Three times! you say. Surely you jest!
I do not jest. I believe the medical term for my teeth when I was kid is “jacked up.” I had a condition where the roots on my baby teeth did not resorb, which meant I had to have all of them pulled, five or six at a time. A small mouth (thanks mom and dad) also meant pulling a couple of permanent teeth to boot. Add in a skateboard accident that bashed my two front teeth and caused the permanent ones to come in with one sideways and the other one sticking out, and we’re talking serious orthodontia.
The first time I had braces was fourth grade, only on the two wayward front teeth and then anchors on the molars in the back. This was necessary to prepare my teeth for the eventual full complement of braces to come. That same year, I also missed about 30 days of school with strep throat, until I had my tonsils out on Halloween. Pretty sure I also had a bout of impetigo in the spring.
It was a good year.
The second round of braces was from eighth grade into senior year of high school – the full range of instrumentation: head gear, rubber bands, you name it.
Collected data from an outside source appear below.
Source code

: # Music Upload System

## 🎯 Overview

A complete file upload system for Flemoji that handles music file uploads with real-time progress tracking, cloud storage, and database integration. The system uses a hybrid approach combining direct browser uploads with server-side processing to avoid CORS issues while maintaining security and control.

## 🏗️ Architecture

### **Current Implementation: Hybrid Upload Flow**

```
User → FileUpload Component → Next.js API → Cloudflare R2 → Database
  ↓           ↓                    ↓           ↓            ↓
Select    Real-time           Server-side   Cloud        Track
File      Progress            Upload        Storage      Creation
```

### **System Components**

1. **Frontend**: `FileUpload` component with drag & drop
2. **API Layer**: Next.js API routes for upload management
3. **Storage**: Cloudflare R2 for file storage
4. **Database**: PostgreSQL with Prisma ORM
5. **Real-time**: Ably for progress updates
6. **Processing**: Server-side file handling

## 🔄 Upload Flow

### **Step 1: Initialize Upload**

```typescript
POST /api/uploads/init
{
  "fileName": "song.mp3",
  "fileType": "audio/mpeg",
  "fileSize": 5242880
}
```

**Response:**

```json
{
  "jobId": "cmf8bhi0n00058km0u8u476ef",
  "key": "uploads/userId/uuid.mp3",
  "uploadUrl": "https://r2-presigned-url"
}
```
Upon finishing that up, my orthodontist installed a fixed retainer on the bottoms to keep them in place. Ten-plus years later I had a dentist who told me I didn’t need that anymore and took it out. Fifteen years after that, the bottoms looked like a row of headstones in a south Louisiana cemetery thrown askew by the shifting earth underneath.
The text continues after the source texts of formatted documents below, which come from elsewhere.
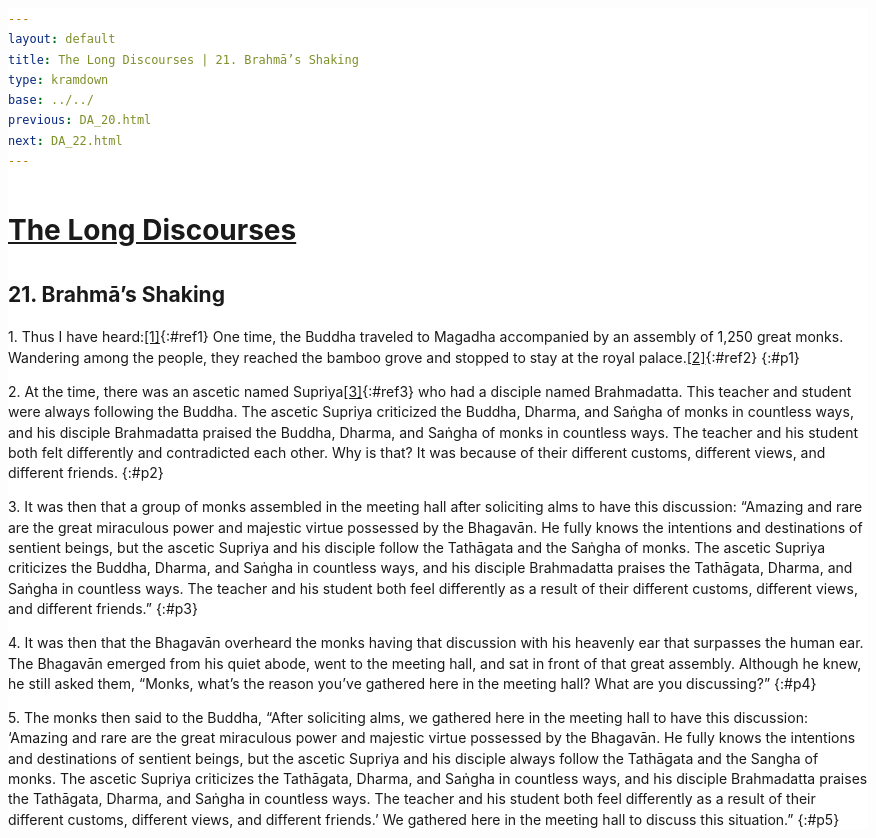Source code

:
 ```yaml
---
layout: default
title: The Long Discourses | 21. Brahmā’s Shaking
type: kramdown
base: ../../
previous: DA_20.html
next: DA_22.html
---
```

# [The Long Discourses](index.html)
## 21. Brahmā’s Shaking

1\. Thus I have heard:[\[1\]](#n1){:#ref1} One time, the Buddha traveled to Magadha accompanied by an assembly of 1,250 great monks. Wandering among the people, they reached the bamboo grove and stopped to stay at the royal palace.[\[2\]](#n2){:#ref2}
{:#p1}

2\. At the time, there was an ascetic named Supriya[\[3\]](#n3){:#ref3} who had a disciple named Brahmadatta. This teacher and student were always following the Buddha. The ascetic Supriya criticized the Buddha, Dharma, and Saṅgha of monks in countless ways, and his disciple Brahmadatta praised the Buddha, Dharma, and Saṅgha of monks in countless ways. The teacher and his student both felt differently and contradicted each other. Why is that? It was because of their different customs, different views, and different friends.
{:#p2}

3\. It was then that a group of monks assembled in the meeting hall after soliciting alms to have this discussion: “Amazing and rare are the great miraculous power and majestic virtue possessed by the Bhagavān. He fully knows the intentions and destinations of sentient beings, but the ascetic Supriya and his disciple follow the Tathāgata and the Saṅgha of monks. The ascetic Supriya criticizes the Buddha, Dharma, and Saṅgha in countless ways, and his disciple Brahmadatta praises the Tathāgata, Dharma, and Saṅgha in countless ways. The teacher and his student both feel differently as a result of their different customs, different views, and different friends.”
{:#p3}

4\. It was then that the Bhagavān overheard the monks having that discussion with his heavenly ear that surpasses the human ear. The Bhagavān emerged from his quiet abode, went to the meeting hall, and sat in front of that great assembly. Although he knew, he still asked them, “Monks, what’s the reason you’ve gathered here in the meeting hall? What are you discussing?”
{:#p4}

5\. The monks then said to the Buddha, “After soliciting alms, we gathered here in the meeting hall to have this discussion: ‘Amazing and rare are the great miraculous power and majestic virtue possessed by the Bhagavān. He fully knows the intentions and destinations of sentient beings, but the ascetic Supriya and his disciple always follow the Tathāgata and the Sangha of monks. The ascetic Supriya criticizes the Tathāgata, Dharma, and Saṅgha in countless ways, and his disciple Brahmadatta praises the Tathāgata, Dharma, and Saṅgha in countless ways. The teacher and his student both feel differently as a result of their different customs, different views, and different friends.’ We gathered here in the meeting hall to discuss this situation.”
{:#p5}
They didn’t bother me too much because they were rarely visible, but when one of my two front teeth started the journey back to its previous sideways state, I decided to take action.
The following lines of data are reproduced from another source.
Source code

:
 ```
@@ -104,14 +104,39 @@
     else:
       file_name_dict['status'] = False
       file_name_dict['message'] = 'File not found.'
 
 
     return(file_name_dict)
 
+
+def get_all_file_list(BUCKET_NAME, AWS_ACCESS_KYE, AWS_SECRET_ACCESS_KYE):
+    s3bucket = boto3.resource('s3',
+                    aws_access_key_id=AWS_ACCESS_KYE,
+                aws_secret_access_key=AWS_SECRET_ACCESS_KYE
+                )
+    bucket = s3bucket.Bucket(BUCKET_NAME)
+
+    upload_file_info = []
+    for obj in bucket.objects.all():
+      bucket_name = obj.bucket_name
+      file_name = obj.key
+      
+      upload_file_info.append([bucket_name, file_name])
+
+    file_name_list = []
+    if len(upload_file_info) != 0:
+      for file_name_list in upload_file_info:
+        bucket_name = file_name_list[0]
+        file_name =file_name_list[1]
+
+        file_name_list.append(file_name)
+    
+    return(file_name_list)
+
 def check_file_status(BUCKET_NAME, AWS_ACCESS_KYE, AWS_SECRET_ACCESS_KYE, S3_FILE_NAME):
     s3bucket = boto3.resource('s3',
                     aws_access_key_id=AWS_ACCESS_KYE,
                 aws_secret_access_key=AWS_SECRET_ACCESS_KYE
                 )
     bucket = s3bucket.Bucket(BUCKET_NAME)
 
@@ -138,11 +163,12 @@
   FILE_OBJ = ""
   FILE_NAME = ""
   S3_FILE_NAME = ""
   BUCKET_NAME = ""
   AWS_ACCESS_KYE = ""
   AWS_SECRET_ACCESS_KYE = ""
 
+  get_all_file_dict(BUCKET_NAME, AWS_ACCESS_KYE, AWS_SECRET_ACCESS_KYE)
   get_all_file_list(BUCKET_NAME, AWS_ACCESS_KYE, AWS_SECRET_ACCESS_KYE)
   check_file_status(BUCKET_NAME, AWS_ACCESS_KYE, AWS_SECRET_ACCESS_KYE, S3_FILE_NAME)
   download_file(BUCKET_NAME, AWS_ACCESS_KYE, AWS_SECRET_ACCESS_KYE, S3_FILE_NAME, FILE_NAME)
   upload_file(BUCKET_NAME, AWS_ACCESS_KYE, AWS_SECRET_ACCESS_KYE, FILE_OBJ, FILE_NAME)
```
I was prepared to pay for the Invisalign treatment myself, but in a kind of gesture towards poetic justice, they became my mother’s gift for my 50th birthday. She and my father had already invested quite a bit in the first two rounds. It seemed fitting that we go for the trifecta. My orthodontist as a kid was a neighbor, and my dad swore that, between me and my brother, we’d paid for the new sunroom on the back of the house. I bet every parent in Northbrook thought that.
Reflecting back makes me incredibly grateful that I had access to the dental care I needed, with parents who could pay for it, living at a time when paying for such things didn’t seem like a luxury. With my baby teeth not falling out and my crowded mouth, lack of care would’ve been ultimately debilitating, leaving me with teeth that could not properly meet. So yes, thanks mom and dad.
I was on the fence about doing the Invisalign until my dentist showed me the simulation of what was going to happen. For sure the end product was alluring, but more important was seeing the process. Invisalign is a series of trays (I’m on 15 of 16) that move your teeth bit by bit. The simulation showed how the teeth were going to shift over time until they reached their final form. Having had braces for years in high school, I was skeptical that what was wrong with my teeth could be made right over 6 months’ time, but the simulation made me believe.
I’m close enough to the end, that I can see that it was no lie. It’s happened pretty much as predicted.
This has me thinking about how we could use more step-by-step simulations for seemingly intractable problems, like…I don’t know, a pandemic?
I think one of the hurdles we have to overcome is a collective sense held among many that doing what we have to do to crush this thing is too hard and therefore isn’t worth it. But if we had a reasonable simulation – where we could see the steps mapped it out and what the world would look like post-pandemic, how the temporary pain would release us to a better future – maybe we could get more buy-in?
It’s like on the Property Brothers when you get the animation for how the house is going to look before you start, so you can remember that when they pull down some drywall and find a family of possums living inside the walls. It’s that image of the shining end result that keeps you motivated in the face of an unexpected setback.
It’s also possible, that as painful as dealing with COVID may be, we may discover something important and lasting in the process.
One of beneficial byproducts of having braces again has been stepping up my oral hygiene. It was already pretty good – at least according to my dental hygienist – but because you have to take out the trays to eat and then put them in right after you’re done, I’ve been required to step up my game: flossing, waterpicking, and brushing in the morning, after every meal, and night. Everything in my mouth is literally healthier because of the process of straightening my teeth.
I’d like to think our country will emerge from this painful time battered, having suffered great loss, but also course-corrected toward greater health – physical, emotional, societal. We’re not there yet – not even close – but I have hope. At any rate, I want to believe.
In another couple weeks, I’ll be done with braces for the third time. Hopefully, my teeth will at least look good over Zoom.